Recorded data:
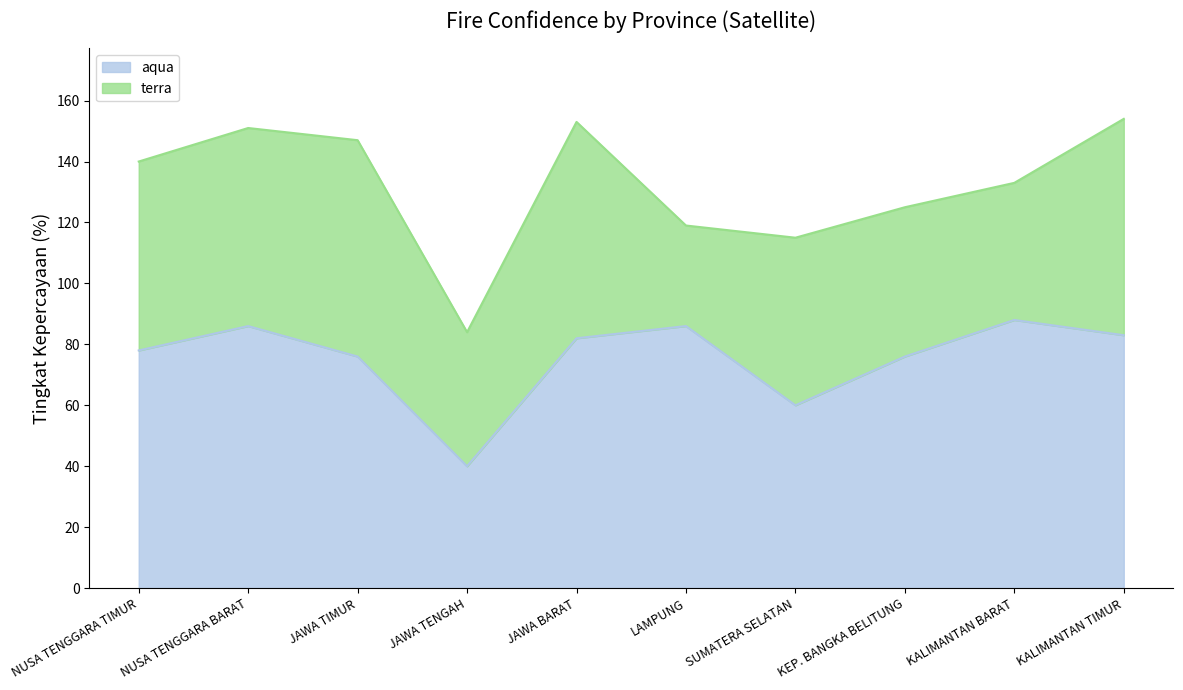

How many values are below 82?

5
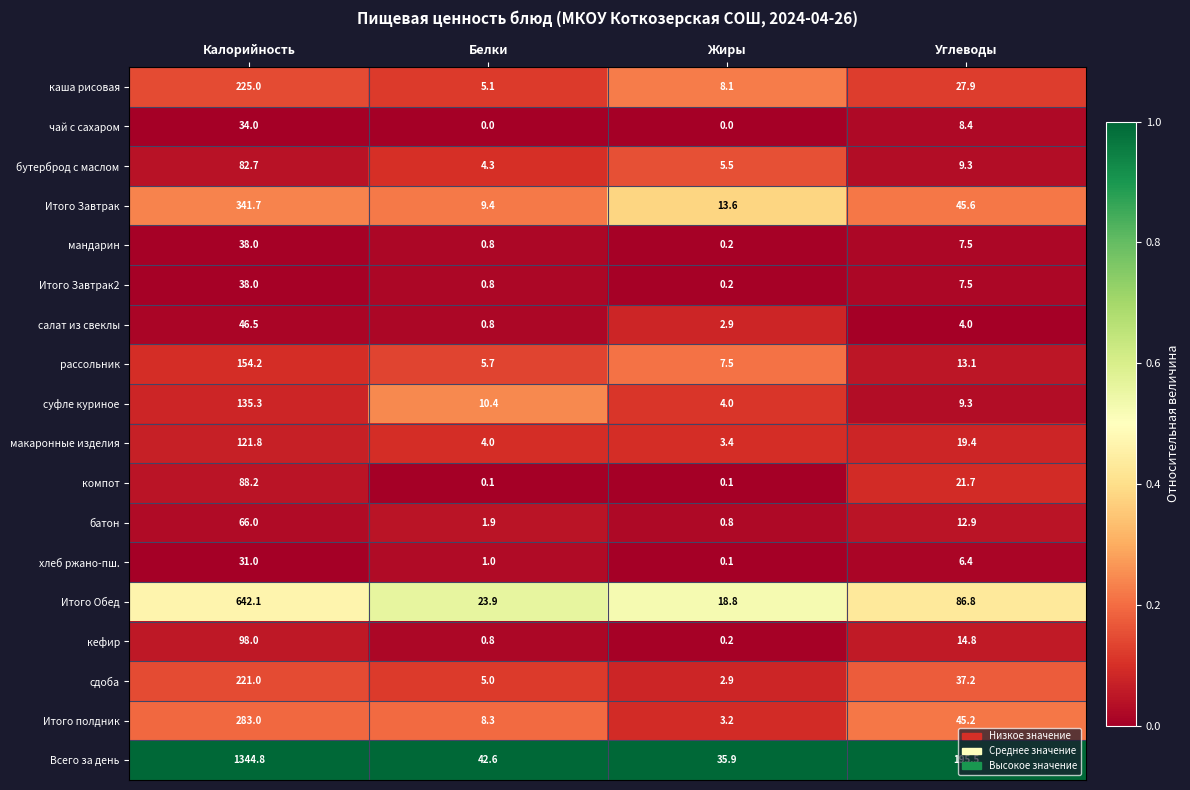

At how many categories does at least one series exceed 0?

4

What is needed: Please copy the lines above word for word, leaving out the pictures.

Written reply:
How many values are below 82?

5

At how many categories does at least one series exceed 0?

4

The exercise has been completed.